In bed she felt for the sharp edge of the envelope sticking out under the pillow. She threw back the hot blankets. The wind flowed to her, running cold like water over the thin sheet.

A light moved across the ceiling. Somebody had waked her. Somebody was putting the blankets back again, pressing a large, kind hand to her forehead. Miss Lambert.

IV.

“Mais–mais–de grace! ca ne finira jamais–jamais, s’il faut repondre a tes sottises, Marie. Recommencons.”

Mademoiselle, golden top-knot shining and shaking, blue eyes rolling between black lashes.

“De ta tige detachee,
Pauvre feuille dessechee”–

Detachee–dessechee. They didn’t rhyme. Their not rhyming irritated her distress.

She hated the schoolroom: the ochreish wall-paper, the light soiled by the brown wire gauze; the cramped classes, the faint odour of girl’s skin; girl’s talk in the bedroom when you undressed.

The queer she-things had a wonderful, mysterious life you couldn’t touch.

Clara, when she walked with you, smiling with her black-treacle eyes and bad teeth, glad to be talked to. Clara in bed. You bathed her forehead with eau-de-cologne, and she lay there, happy, glad of her headache that made them sorry for her. Clara, waiting for you at the foot of the stairs, looking with dog’s eyes, imploring. “Will you walk with me?” “I can’t. I’m going with Lucy.” She turned her wounded dog’s eyes and slunk away, beaten, humble, to walk with the little ones.

Lucy Elliott in the bathing machine, slipping from the cloak of the towel, slender and straight; sea water gluing red weeds of hair to her white skin. Sweet eyes looking towards you in the evening at sewing-time.

“Will you sit with me at sewing?”

“I’m sitting with Rose Godwin.”

Sudden sweetness; sudden trouble; grey eyes dark and angry behind sudden tears. She wouldn’t look at you; wouldn’t tell you what you had done.

Rose Godwin, strong and clever; fourteen; head of the school. Honey-white Roman face; brown-black hair that smelt like Brazilian nuts. Rose Godwin walking with you in the garden.

“You must behave like other people if you expect them to like you.”

“I don’t expect them. How do I behave?”

“It isn’t exactly behaving. It’s more the way you talk and look at people. As if you saw slap through them. Or else as if you didn’t see them at all. That’s worse. People don’t like it.”

“Anything else?”

“Yes. It was cheeky of you to tell Mademoiselle that those French verses didn’t rhyme.”

“But they didn’t.”

“Who cares?”

“I care.
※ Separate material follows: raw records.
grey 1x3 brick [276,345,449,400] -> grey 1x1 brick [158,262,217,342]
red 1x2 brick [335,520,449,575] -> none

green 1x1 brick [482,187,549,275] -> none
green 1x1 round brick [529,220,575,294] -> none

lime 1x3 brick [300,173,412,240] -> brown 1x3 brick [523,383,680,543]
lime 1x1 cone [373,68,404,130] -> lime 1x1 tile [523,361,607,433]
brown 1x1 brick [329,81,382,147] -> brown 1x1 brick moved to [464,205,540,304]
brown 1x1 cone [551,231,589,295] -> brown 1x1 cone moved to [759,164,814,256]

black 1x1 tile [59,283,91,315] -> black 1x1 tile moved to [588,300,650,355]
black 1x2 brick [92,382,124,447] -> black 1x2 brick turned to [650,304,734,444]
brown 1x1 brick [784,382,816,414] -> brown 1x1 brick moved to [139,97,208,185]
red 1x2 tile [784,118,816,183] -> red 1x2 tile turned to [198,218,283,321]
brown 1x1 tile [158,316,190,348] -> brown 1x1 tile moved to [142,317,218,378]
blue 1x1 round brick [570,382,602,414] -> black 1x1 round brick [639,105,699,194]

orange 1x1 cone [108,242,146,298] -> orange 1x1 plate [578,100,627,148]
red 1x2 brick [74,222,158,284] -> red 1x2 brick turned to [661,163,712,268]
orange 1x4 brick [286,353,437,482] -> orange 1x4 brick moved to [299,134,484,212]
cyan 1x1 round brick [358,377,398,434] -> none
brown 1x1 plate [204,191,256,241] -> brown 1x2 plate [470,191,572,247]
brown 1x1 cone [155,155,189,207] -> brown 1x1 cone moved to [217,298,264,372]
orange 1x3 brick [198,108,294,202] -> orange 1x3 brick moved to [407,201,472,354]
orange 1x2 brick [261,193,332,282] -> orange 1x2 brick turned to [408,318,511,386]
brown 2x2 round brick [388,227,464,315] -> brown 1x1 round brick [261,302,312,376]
I care frightfully.”

“There you go. That’s exactly what I mean,” Rose said. “Who cares if you care? And there’s another thing. You’re worrying Miss Lambert. This school of hers has got a name for sound religious teaching. You may not like sound religious teaching, but she’s got fifteen of us to look after besides you. If you want to be an atheist, go and be it by yourself.”